No artigo Acelerar as punições – o saldo do ato pela democracia, publicado pelo Brasil 247, a articulista Tereza Cruvinel demonstra seu otimismo com as celebrações ocorridas em 8 de janeiro de 2024, em alusão a uma suposta vitória da “democracia” após a invasão das sedes dos Três Poderes, ocorrida no dia 8 de janeiro de 2023.
A articulista inicia seu texto falando que “o 8 de janeiro deveria tornar-se o Dia da Defesa da Democracia” e que “os seis oradores do ato no Congresso enfatizaram a importância de recordar a tentativa de golpe para que ela não se repita”. Já deste ponto, é preciso destacar a contradição: Cruvinel quer chamar de “dia da democracia” um dia em que os “oradores” eram, quase em sua totalidade, verdadeiros golpistas – e, portanto, inimigo de qualquer “democracia”. O ato de 8 de janeiro contou com a presença de elementos como Alexandre de Moraes, Rosa Weber, Ronaldo Pacheco e José Sarney, figuras diretamente ligadas ao golpe de Estado de 2016.
Apenas por esse dado, já fica claro que o que Cruvinel apresenta como “defesa da democracia” é, na verdade, a defesa de uma frente com a direita golpista.
A articulista, então, para não deixar dúvidas de que seu texto é um elogio aos golpistas, cita com entusiasmo Alexandre de Moraes, bem como sua fala de que “todos, absolutamente todos, que pactuaram covardemente com a quebra da democracia e a instauração de um Estado de exceção, serão devidamente investigados, processados e responderão na medida de suas culpabilidades”. Cruvinel citou ainda Paulo Gonet, um reacionário que despertou uma revolta dentro de setores do próprio Partido dos Trabalhadores por ter sido nomeado procurador-geral da República: “e também Gonet, ao dizer que todos serão punidos, ‘não importa o status social’”.

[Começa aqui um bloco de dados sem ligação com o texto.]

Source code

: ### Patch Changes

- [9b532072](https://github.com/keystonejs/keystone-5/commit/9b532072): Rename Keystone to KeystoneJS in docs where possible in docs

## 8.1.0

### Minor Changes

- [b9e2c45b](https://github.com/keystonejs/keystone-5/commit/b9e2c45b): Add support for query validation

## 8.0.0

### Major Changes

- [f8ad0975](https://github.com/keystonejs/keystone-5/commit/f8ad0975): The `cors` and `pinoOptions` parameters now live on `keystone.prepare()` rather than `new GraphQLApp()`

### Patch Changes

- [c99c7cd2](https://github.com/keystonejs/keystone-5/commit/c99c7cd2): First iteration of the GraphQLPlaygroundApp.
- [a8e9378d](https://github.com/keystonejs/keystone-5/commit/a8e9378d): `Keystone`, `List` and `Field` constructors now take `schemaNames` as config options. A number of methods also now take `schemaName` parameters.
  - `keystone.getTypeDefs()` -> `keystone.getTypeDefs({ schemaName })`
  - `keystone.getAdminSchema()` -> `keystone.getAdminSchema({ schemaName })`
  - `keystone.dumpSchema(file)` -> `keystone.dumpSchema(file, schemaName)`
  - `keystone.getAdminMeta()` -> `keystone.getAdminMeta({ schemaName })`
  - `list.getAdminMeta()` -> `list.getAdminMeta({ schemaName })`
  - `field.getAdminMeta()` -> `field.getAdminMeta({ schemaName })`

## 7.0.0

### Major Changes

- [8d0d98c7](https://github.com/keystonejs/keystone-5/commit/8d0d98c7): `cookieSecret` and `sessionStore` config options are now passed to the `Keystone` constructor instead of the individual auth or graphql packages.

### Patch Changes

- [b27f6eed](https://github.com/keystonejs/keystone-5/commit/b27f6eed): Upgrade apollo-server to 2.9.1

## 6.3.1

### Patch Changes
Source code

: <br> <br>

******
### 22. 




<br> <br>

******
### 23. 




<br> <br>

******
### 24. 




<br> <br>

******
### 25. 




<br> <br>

A articulista, assim, mostra que, não bastasse o fato de que está propondo esquecer completamente o golpe de 2016 e apresentar os golpistas como aliados da esquerda e do povo trabalhador, ainda revela um acordo com o programa político dessas figuras. Trata-se, portanto, de uma adaptação completa – e, portanto, de uma capitação – diante dos piores inimigos da esquerda.
Cruvinel segue:
“Em decorrência, devemos ter agora uma aceleração nos processos judiciais, a começar pelo julgamento dos comandantes da PM do Distrito Federal que estão presos e foram claramente omissos e coniventes com a bandalheira golpista. Punir, mas também vigiar, zelar pela democracia ‘todo santo dia’, como disse Lula. E o verbo vigiar, aqui, não vem no sentido usado por Michel Foucault em seu clássico Vigiar e Punir. No sentido de controlar e enquadrar. A vigilância democrática é o zelo constante, o aprimoramento, a tomada de providências para aprofundá-la e fortalecê-la”.
A necessidade da articulista de explicar o termo usado – “vigiar” – apenas demonstra o constrangimento com o que ela própria está propondo. No entanto, não importam as considerações feitas: a política de fortalecer a repressão do Estado é, necessariamente, uma política direitista. E é isso que está sendo proposto.
De 8 de janeiro de 2023 para cá, o “vigiar e punir” levado adiante pelo Supremo Tribunal Federal, com apoio do então ministro da Justiça, Flávio Dino, se traduziu no combate implacável aos direitos democráticos da população. Nada menos que 25 pessoas foram punidas por crimes abstratos, como “abolição do Estado democrático de direito”, pelo simples fato de ter invadido um prédio público. Pessoas simples, sem nenhuma ligação real com as instituições do Estado, estão sendo condenadas a mais de dez anos de cadeia por ter participado de uma manifestação em que ninguém sequer estava armado.
Não podemos dourar a pílula. Os elogios de Tereza Cruvinel são dirigidos a uma política de características fascistas: o esmagamento dos cidadãos por meio de um Estado que não respeita lei alguma. As medidas tomadas após o 8 de janeiro de 2023, além de serem verdadeiramente bárbaras, acabarão servindo, no final das contas, para abrir o caminho para novas leis ainda mais repressivas. E a repressão, por sua vez, não será apenas contra os manifestantes bolsoanristas, mas contra todo o povo brasileiro.